### Work task:
Copy each line of the entries that includes the word "Distribúcia".

Saved entries:
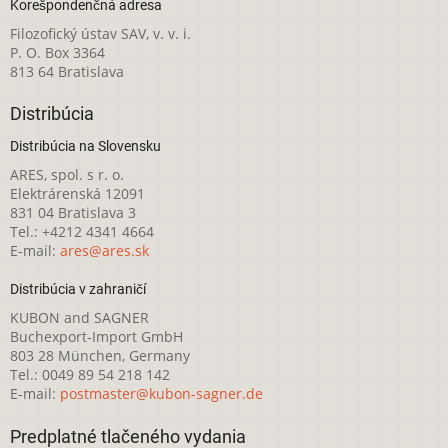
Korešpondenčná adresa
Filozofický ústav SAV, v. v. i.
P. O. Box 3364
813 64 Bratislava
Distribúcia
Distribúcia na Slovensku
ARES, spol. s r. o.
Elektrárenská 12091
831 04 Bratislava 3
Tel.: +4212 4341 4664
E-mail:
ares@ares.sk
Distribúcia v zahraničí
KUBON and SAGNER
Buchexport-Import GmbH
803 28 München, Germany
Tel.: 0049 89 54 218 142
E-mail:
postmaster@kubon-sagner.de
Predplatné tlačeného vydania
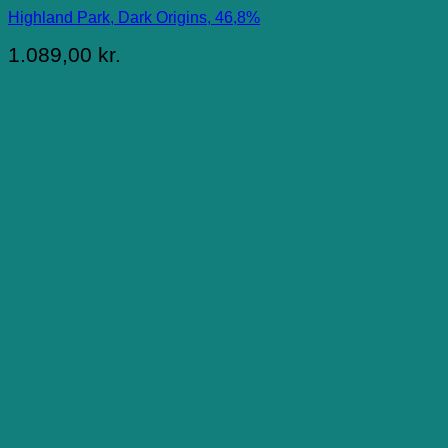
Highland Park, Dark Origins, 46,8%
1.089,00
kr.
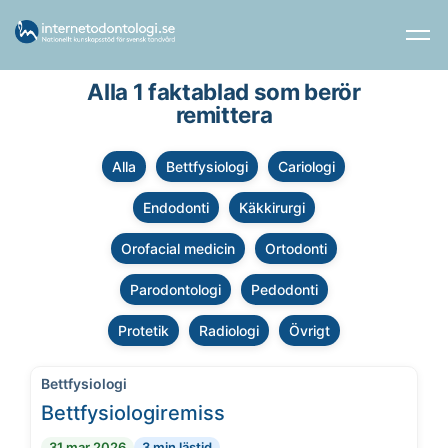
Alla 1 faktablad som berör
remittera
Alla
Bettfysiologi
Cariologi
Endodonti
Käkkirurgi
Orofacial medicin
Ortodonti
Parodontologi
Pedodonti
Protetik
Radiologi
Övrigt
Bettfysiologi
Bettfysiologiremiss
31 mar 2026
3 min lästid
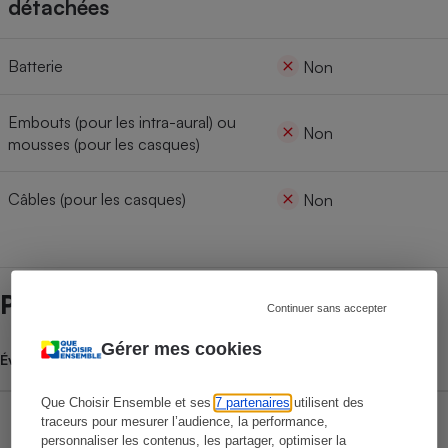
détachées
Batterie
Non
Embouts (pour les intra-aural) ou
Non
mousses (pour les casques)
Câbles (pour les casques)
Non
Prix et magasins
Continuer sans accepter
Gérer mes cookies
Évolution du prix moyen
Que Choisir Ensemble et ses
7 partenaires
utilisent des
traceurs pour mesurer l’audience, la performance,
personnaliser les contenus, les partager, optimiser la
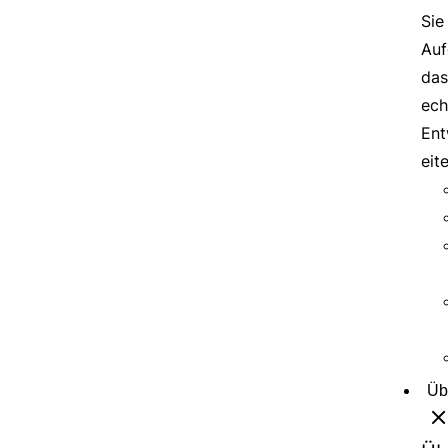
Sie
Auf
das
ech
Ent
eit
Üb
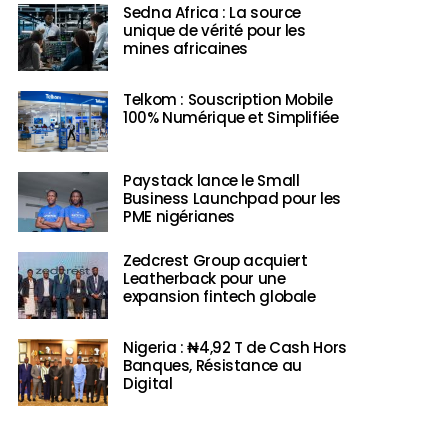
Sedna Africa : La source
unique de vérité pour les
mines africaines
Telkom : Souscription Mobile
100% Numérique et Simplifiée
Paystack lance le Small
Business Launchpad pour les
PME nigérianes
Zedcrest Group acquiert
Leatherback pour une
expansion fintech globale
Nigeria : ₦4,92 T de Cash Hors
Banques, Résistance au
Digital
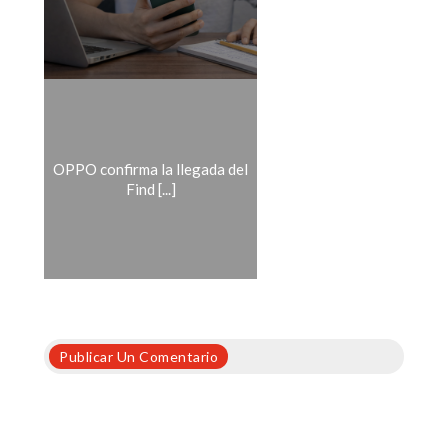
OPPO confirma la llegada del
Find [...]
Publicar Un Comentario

==

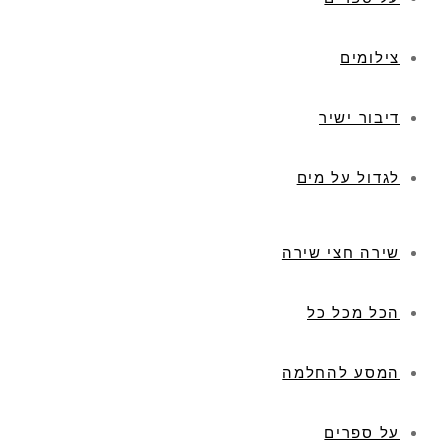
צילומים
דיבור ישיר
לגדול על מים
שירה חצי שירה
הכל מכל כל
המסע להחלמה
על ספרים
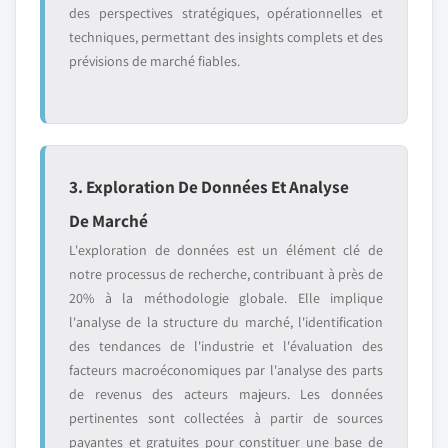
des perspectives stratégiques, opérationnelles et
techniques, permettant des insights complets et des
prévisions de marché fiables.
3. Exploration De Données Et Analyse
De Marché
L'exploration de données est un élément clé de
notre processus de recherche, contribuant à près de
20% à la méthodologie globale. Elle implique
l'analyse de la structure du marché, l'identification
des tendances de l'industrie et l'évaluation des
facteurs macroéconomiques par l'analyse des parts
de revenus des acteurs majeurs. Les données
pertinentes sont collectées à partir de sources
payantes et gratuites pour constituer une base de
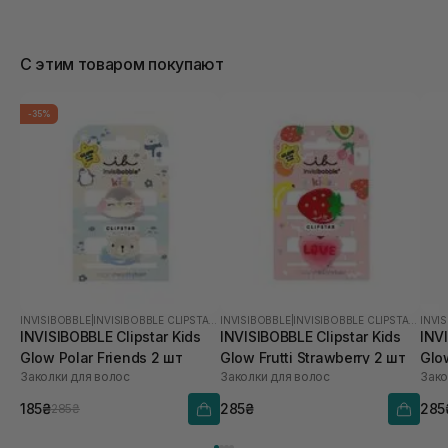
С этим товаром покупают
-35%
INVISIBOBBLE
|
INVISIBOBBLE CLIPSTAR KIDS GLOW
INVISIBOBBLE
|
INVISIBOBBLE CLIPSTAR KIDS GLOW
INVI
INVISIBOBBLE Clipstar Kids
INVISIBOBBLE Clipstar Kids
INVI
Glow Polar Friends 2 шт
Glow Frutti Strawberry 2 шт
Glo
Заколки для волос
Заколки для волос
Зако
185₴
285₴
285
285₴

--

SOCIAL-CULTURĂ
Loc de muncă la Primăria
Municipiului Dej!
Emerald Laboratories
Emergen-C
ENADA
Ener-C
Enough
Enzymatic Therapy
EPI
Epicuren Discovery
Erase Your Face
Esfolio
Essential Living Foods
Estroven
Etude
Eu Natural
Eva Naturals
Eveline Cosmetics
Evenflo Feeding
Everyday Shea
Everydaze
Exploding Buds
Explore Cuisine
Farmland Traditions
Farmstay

### Exercise answer:
Distribúcia
Distribúcia na Slovensku
Distribúcia v zahraničí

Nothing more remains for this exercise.